• _WORK ORDER A_: From the text on Livingston, return the passage from "Always a showman, Livingston" to "William Howard Taft.", copied word for word.

• _TEXT EXCERPT_:
::::

As Livingston became more of a cultural figure, he seemingly took an interest in leading people away from the tramp life. His books would often begin with a warning, telling readers, "Wandering, once it becomes a habit, is almost incurable, so NEVER RUN AWAY, but STAY AT HOME, as a roving lad usually ends in becoming a confirmed tramp." He then finished, saying this "pitiful existence" would likely end with any would-be tramp in a "pauper's grave." These warnings could be a well-meaning public service announcement, although scholars say they can also be read as Livingston's attempt to enhance the danger of the lifestyle to create even more intrigue about his exploits (and sell more books).

Always a showman, Livingston understood publicity as well as any celebrity at the time; in his travels he would often seek out local reporters, becoming the subject of numerous newspaper articles and magazine interviews around the country. Taking pride in his exploits, he carried a scrapbook of his journeys around with him, which included personalized letters and autographs from notable figures such as Thomas Edison, George Dewey, Theodore Roosevelt, and William Howard Taft.

His influence among the community was far-reaching, even capturing the imagination of a young Jack London, author of White Fang and The Call of the Wild, during his formative years. London had reached out to Livingston about his lifestyle in the late 19th century, and the two adventured together, as chronicled in Livingston's book From Coast to Coast with Jack London, which was published in 1917, a year after London's death.

Despite the freight-hopping and steamer trips and odd jobs, Livingston wasn't hurting for money; for him, hoboing was a spiritual necessity, not a financial one. When he would seek some stability during his travels, he could often be found staying at Mrs. Cunningham's Boarding House in Cambridge Springs, Pennsylvania, where he would write many of his books. In The Ways of the Hobo, he claimed the house became "a veritable Mecca to chronic hoboes," including old friends like "Hobo Mike" and "Denver Johnny," who sought out his counsel and companionship.

In 1914, Livingston married a woman named Mary Trohoske (sometimes spelled Trohoski), and he settled down—as best a tramp could—in a house in Erie, Pennsylvania. His later years were spent working various jobs—including at electric and steel companies around Erie, though one source places him in real estate. While he stayed relatively put in his later years, Livingston did travel the lecture circuit to speak out against the lifestyle that defined him. With the country in the throes of the Great Depression, the warnings Livingston wrote about the hobo lifestyle in each of his books had transformed into full-on speeches against tramping. (Sadly, his lectures don't seem to have survived.)

Rumors persist about Livingston's final days. Some claim that he continued his traveling ways toward the end, dying in a train wreck in Houston, Texas, in 1944, but this is likely confusion with a 1912 wreck that killed one of his impersonators. According to most accounts, Livingston passed away due to heart failure in his home on April 5, 1944 around age 71, with his wife by his side. But for a man who lived to mythologize his own story, a little ambiguity about his end is only fitting.

Livingston's fame has waned significantly since the first quarter of the 20th century. He's only re-emerged in the mainstream a few times, most notably when Lee Marvin played A-No. 1 in the 1973 movie Emperor of the North, based on Livingston's travels with Jack London and on London's own book The Road. Though little-remembered now, Livingston was part of a fleeting moment in American history—a time when the country was getting the first real glimpse of itself as an interconnected nation, and when someone who lived by wandering could be the stuff of folklore.

::::

Figure understanding tasks:
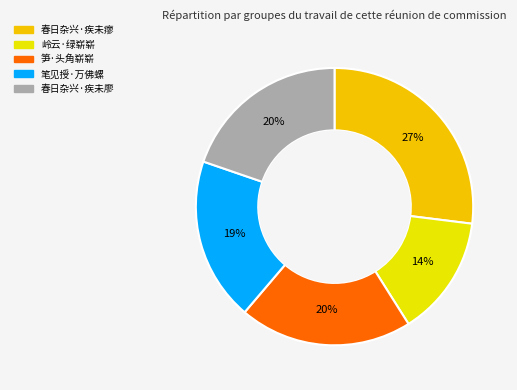

Is there any slice that represents more than half of the pie?

No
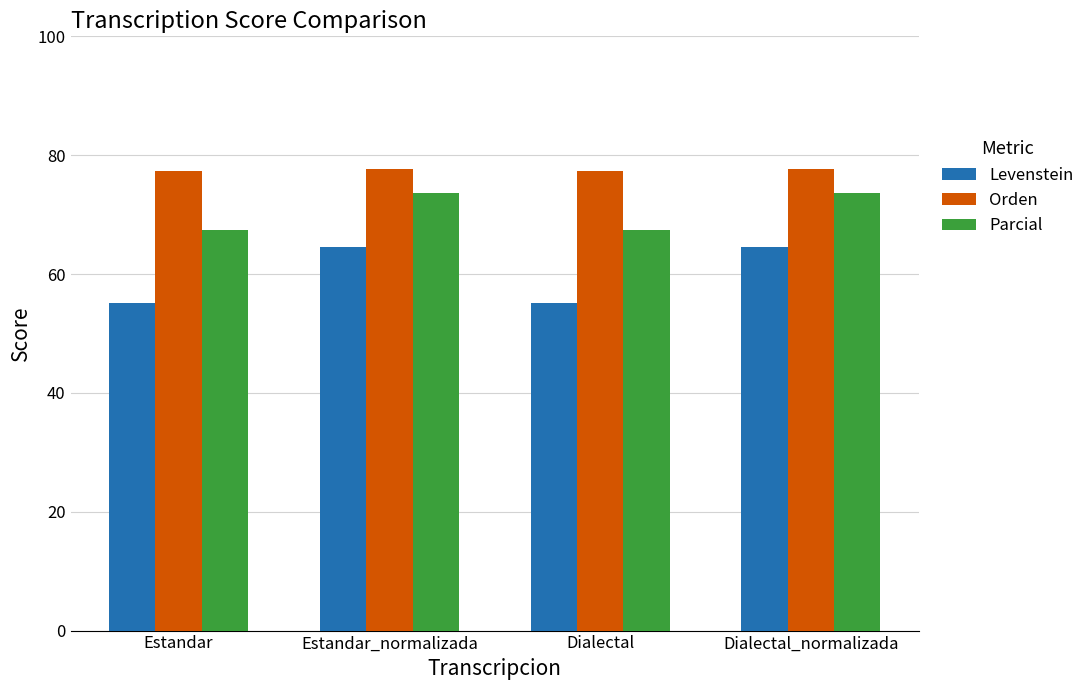

True or false: Parcial has a value of 73.7 at Dialectal_normalizada.

True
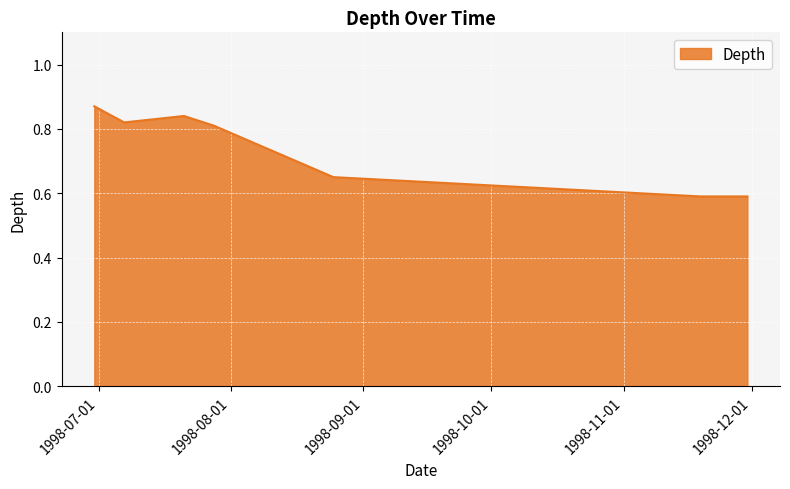

How many values are between 0 and 1?

7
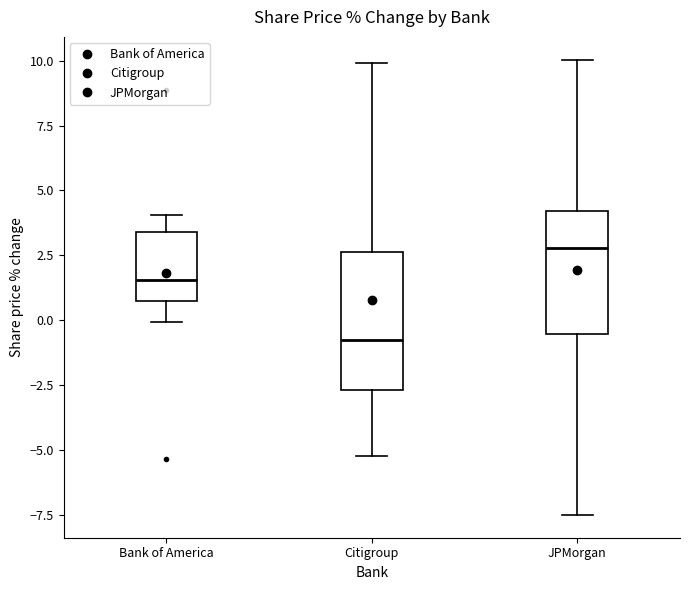

Comparing the boxes themselves (not the whiskers), which one is the tallest?

Citigroup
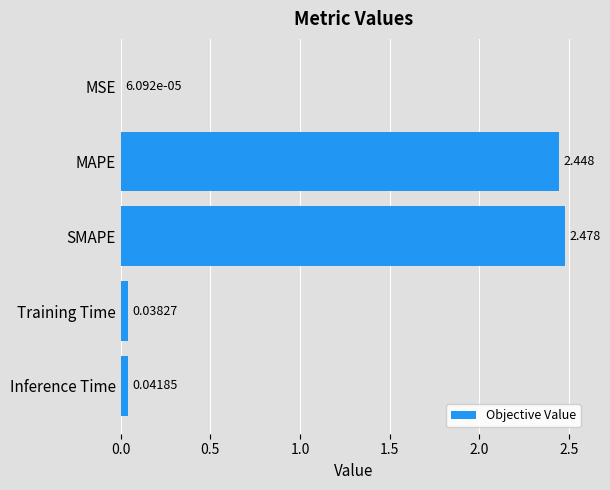

Where is the data nearest to the value 1?

Inference Time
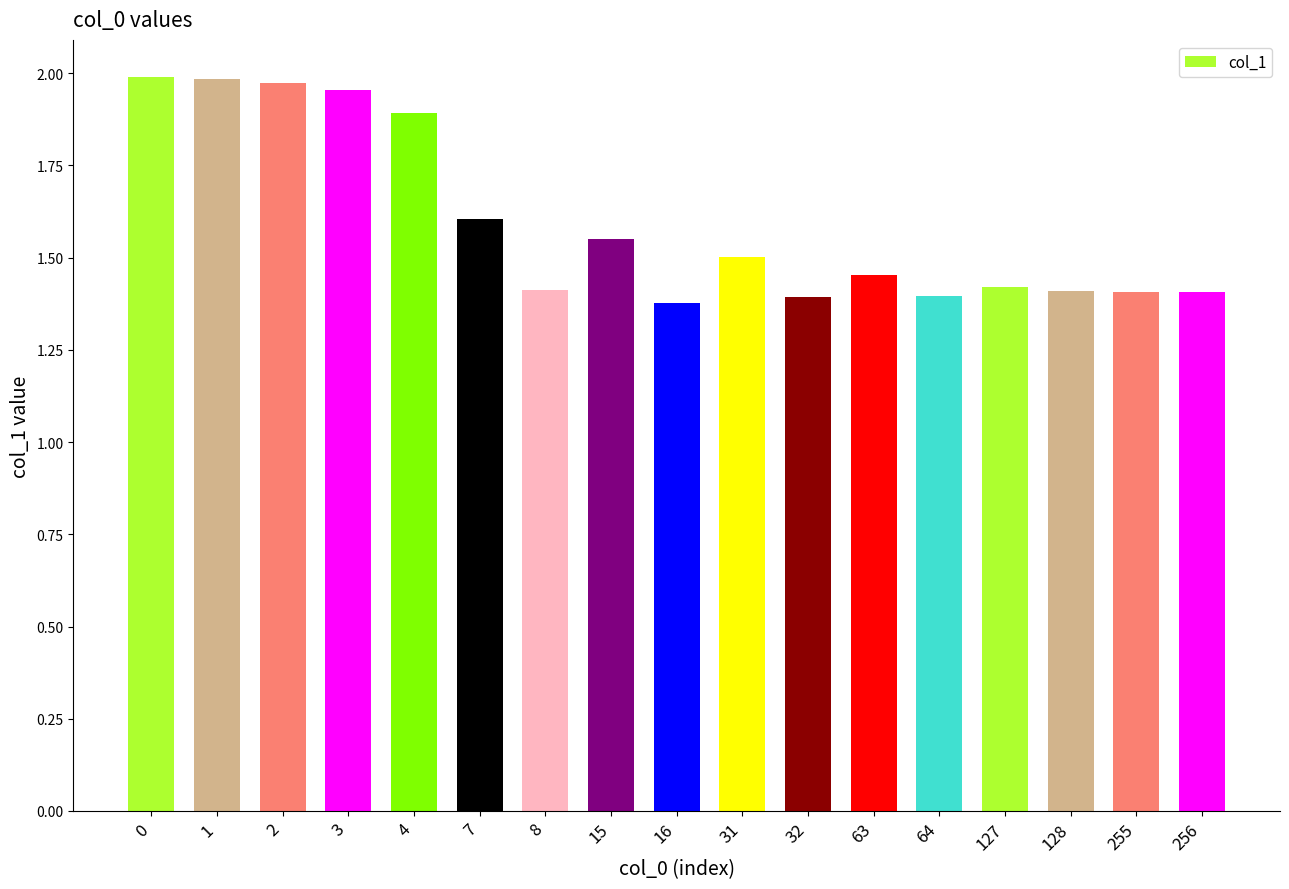

What is the change in value from 1 to 127?

-0.6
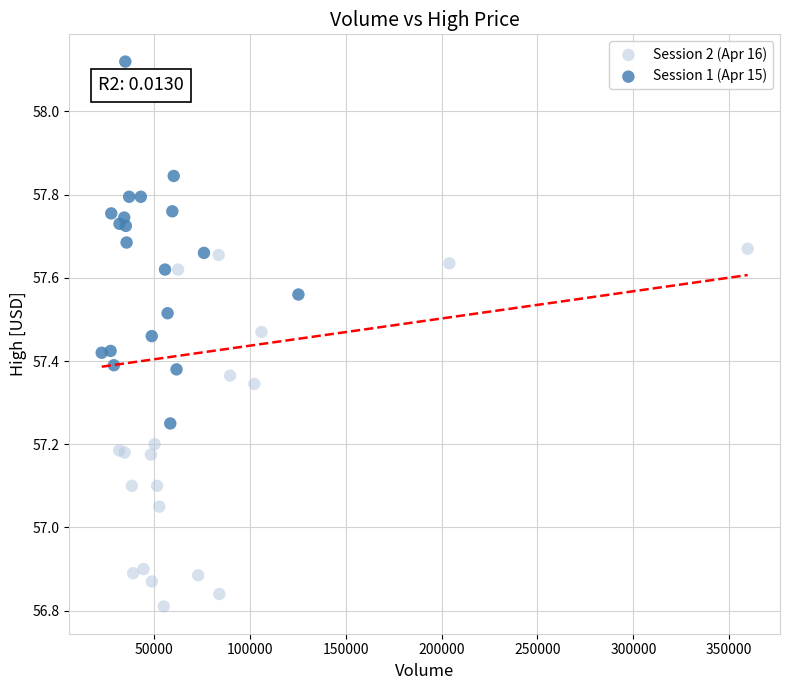

Which series reaches the maximum Y coordinate?

Session 1 (Apr 15)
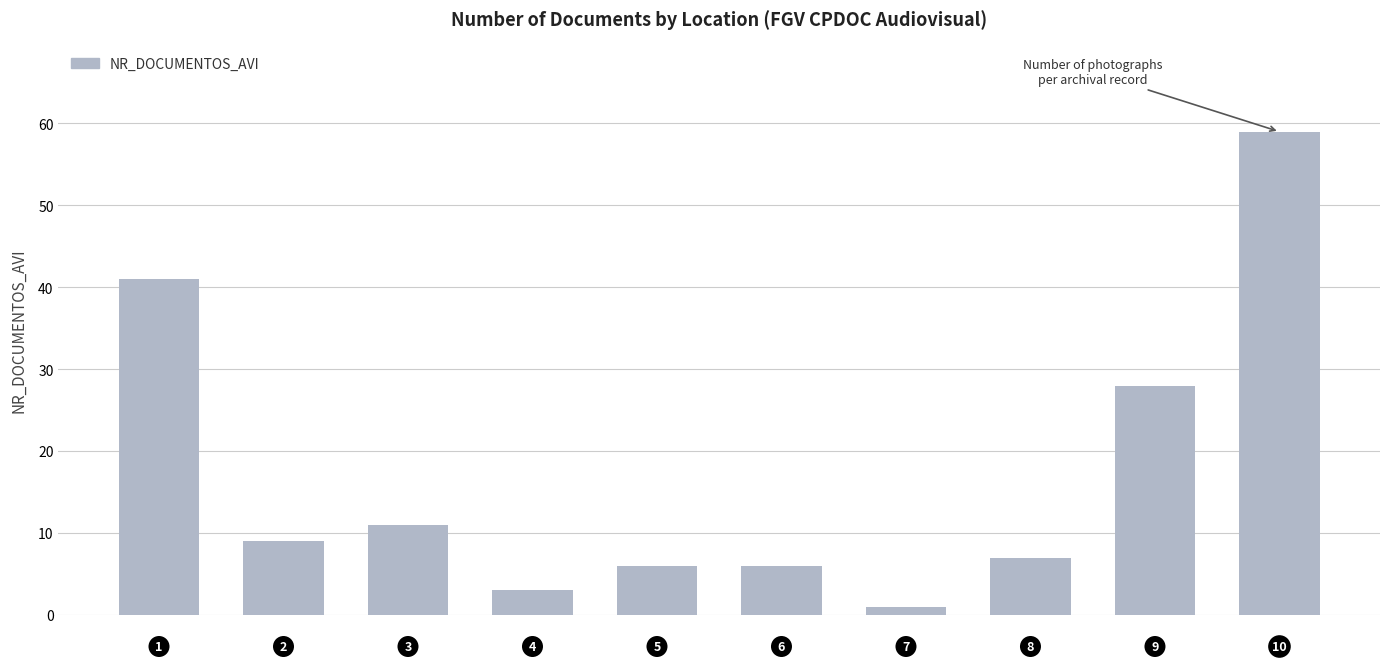

What is the maximum value shown in the chart?

59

::::

• _WORK ORDER B_: Retype the figure understanding entries from their start through the line containing "Where is the data nearest to the value 1?", including that line, and leave out the pictures.

• _FINAL ANSWER A_:
Always a showman, Livingston understood publicity as well as any celebrity at the time; in his travels he would often seek out local reporters, becoming the subject of numerous newspaper articles and magazine interviews around the country. Taking pride in his exploits, he carried a scrapbook of his journeys around with him, which included personalized letters and autographs from notable figures such as Thomas Edison, George Dewey, Theodore Roosevelt, and William Howard Taft.

• _FINAL ANSWER B_:
Is there any slice that represents more than half of the pie?

No

True or false: Parcial has a value of 73.7 at Dialectal_normalizada.

True

How many values are between 0 and 1?

7

Comparing the boxes themselves (not the whiskers), which one is the tallest?

Citigroup

Where is the data nearest to the value 1?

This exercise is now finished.